=== Text segment ===

I’ve written numerous times on the influx of modern charismatic music infiltrating Evangelical churches and the devastating effects it has on those churches. I’ve personally witnessed this as solid, God-glorifying worship is exchanged for man-centered feel-goodism that’s geared toward the temporal aspects of everyday life rather than the attributes of God.
In one article, I covered how this emotionally-driven music has a psychological factor to it with its repetitive chants and lyrics which have the effect of opening the mind to suggestion. The charismatic movement employs this technique to emotionally manipulate the audience prior to the preacher taking the stage to open their minds to be able to more easily receive whatever is being stated.
But that isn’t the only problem. In another article, I demonstrated how this fleshly-driven modern worship music takes the glory away from God and puts it on men. The commercialized Christian music industry not only enables this idolatry but promotes it to the degree that God’s glory is robbed from Him at many levels, including in churches. The vast majority of Christian contemporary music is produced by celebrity artists who’ve compromised on biblical truths in order to serve their own selfish desires.

===

= What you have to do =
Reproduce the passage of the article on modern worship music between "But that isn’t" and "own selfish desires.", inclusive.

=== Data excerpts ===

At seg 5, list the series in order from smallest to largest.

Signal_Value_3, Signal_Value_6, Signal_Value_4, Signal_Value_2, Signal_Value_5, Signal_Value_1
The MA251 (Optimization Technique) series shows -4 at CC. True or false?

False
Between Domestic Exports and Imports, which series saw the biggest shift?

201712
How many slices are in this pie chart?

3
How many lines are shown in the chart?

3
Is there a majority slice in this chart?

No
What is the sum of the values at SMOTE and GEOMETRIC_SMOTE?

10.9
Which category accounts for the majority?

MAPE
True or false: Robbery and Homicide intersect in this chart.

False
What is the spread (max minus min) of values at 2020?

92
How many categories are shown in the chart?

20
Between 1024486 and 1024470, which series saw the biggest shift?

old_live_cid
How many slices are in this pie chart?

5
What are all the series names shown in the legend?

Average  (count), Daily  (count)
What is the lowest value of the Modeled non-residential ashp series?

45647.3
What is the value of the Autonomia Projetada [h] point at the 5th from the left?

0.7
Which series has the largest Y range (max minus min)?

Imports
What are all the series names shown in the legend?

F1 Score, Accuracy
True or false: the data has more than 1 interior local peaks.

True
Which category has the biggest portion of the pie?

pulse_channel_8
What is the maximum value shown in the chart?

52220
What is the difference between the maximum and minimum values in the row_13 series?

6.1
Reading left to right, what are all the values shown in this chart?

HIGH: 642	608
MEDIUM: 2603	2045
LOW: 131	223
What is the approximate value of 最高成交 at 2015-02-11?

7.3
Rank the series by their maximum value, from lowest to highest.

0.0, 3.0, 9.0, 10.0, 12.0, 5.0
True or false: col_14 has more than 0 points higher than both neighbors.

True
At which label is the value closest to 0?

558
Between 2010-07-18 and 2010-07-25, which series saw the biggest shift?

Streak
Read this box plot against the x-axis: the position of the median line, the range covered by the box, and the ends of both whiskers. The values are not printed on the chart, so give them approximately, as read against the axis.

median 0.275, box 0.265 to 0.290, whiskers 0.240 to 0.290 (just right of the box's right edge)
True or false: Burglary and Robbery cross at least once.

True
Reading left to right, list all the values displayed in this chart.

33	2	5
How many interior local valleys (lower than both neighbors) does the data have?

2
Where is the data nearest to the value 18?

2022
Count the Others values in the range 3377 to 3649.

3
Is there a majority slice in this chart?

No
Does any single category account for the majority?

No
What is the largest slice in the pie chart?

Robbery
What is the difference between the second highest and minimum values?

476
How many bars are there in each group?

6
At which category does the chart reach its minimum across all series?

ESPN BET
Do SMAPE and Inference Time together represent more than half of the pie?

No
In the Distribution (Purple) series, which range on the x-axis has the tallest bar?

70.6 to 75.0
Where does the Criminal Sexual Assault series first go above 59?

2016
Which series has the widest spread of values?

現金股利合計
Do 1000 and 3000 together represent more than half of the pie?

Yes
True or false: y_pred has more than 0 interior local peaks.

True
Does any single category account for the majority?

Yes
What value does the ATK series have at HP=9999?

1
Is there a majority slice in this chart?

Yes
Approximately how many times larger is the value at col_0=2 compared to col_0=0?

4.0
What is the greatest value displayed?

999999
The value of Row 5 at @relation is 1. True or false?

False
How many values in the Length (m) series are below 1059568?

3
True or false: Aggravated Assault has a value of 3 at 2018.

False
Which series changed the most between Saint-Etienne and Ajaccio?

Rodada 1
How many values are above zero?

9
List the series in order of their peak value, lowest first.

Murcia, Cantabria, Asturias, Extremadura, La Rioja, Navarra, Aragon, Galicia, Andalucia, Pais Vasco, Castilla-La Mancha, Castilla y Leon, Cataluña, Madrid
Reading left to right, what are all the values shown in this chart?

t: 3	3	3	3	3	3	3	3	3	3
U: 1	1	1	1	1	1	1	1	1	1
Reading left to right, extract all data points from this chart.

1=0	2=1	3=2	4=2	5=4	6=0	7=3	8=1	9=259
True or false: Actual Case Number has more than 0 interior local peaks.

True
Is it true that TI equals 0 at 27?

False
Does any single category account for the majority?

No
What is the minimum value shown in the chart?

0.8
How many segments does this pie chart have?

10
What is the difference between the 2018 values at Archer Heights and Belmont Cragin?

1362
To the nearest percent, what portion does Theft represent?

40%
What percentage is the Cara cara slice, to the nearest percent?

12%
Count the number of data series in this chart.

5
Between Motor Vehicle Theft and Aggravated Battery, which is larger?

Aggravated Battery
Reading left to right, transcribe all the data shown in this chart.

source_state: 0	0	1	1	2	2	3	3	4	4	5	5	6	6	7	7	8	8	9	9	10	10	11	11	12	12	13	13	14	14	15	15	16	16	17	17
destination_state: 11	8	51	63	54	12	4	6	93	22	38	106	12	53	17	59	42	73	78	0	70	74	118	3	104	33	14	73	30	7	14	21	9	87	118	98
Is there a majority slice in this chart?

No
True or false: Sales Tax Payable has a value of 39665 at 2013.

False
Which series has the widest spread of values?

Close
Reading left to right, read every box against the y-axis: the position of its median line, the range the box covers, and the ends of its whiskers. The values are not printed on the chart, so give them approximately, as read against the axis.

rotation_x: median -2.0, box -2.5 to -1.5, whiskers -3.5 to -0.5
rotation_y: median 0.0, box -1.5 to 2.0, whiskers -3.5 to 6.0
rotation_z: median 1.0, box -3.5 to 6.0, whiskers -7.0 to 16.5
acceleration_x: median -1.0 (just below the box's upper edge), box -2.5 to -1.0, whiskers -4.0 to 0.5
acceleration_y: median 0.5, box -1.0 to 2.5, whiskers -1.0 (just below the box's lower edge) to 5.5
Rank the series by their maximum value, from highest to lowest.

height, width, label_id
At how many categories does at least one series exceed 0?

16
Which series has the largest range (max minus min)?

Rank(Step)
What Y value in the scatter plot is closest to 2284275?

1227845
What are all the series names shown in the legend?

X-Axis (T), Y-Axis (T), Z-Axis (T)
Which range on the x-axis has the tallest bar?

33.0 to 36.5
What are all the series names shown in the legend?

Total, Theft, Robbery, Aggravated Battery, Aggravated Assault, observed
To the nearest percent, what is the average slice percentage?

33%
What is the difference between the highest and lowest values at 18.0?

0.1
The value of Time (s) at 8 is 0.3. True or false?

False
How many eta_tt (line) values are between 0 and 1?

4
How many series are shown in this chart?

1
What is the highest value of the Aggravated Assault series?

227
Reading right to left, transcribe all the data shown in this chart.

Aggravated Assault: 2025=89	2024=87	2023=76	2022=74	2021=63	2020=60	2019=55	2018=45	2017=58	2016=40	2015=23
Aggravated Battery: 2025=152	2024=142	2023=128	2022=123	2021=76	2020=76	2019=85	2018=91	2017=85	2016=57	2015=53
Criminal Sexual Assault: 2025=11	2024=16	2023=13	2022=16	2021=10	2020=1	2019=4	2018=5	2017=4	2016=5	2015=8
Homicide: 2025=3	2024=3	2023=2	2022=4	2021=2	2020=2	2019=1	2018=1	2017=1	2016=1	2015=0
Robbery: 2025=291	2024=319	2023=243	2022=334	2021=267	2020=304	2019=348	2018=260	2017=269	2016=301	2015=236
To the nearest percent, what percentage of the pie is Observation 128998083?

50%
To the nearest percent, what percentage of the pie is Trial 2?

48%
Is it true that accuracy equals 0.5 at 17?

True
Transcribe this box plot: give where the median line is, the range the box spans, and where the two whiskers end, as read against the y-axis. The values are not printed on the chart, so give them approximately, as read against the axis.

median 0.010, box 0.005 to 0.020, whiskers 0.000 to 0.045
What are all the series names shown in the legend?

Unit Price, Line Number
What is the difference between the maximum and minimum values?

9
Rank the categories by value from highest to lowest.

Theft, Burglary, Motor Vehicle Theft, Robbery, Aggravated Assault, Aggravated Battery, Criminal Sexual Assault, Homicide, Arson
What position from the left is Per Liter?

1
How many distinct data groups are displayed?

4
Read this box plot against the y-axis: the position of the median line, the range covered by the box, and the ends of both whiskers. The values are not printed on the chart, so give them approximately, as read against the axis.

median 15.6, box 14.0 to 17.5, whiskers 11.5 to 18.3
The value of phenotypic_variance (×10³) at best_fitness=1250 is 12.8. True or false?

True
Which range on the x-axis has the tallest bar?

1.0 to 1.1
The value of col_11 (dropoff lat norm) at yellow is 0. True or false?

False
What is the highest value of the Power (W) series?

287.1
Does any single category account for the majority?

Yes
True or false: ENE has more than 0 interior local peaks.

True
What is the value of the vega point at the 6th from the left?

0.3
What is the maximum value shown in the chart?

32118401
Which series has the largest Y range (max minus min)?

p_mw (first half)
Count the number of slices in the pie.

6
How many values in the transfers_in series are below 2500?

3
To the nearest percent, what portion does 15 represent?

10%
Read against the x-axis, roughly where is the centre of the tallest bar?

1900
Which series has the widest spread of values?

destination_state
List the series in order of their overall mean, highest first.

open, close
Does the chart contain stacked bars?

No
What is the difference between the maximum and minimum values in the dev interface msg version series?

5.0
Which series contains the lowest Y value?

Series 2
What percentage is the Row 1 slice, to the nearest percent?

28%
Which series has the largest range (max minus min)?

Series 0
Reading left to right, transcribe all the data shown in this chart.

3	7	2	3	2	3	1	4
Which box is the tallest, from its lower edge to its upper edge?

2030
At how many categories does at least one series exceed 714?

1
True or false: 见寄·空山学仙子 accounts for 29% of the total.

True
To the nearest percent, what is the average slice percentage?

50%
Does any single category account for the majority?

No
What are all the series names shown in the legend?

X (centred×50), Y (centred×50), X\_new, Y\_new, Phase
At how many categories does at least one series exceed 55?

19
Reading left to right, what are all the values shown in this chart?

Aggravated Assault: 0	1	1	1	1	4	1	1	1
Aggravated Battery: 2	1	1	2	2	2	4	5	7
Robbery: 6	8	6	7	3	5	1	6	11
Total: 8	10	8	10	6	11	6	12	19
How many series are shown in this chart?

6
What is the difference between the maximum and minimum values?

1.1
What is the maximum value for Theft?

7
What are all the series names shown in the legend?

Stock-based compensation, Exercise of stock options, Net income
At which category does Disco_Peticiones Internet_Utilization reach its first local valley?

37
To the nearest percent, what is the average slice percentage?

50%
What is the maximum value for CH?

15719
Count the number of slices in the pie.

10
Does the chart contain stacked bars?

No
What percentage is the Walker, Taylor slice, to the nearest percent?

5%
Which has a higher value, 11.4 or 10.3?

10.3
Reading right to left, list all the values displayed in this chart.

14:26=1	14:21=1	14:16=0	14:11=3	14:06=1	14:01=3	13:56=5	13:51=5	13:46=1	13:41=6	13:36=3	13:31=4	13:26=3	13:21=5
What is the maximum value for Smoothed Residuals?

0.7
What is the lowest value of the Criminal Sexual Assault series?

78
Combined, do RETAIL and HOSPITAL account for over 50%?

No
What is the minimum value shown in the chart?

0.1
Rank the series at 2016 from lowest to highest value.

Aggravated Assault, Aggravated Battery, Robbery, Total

===

= Response to this exercise =
But that isn’t the only problem. In another article, I demonstrated how this fleshly-driven modern worship music takes the glory away from God and puts it on men. The commercialized Christian music industry not only enables this idolatry but promotes it to the degree that God’s glory is robbed from Him at many levels, including in churches. The vast majority of Christian contemporary music is produced by celebrity artists who’ve compromised on biblical truths in order to serve their own selfish desires.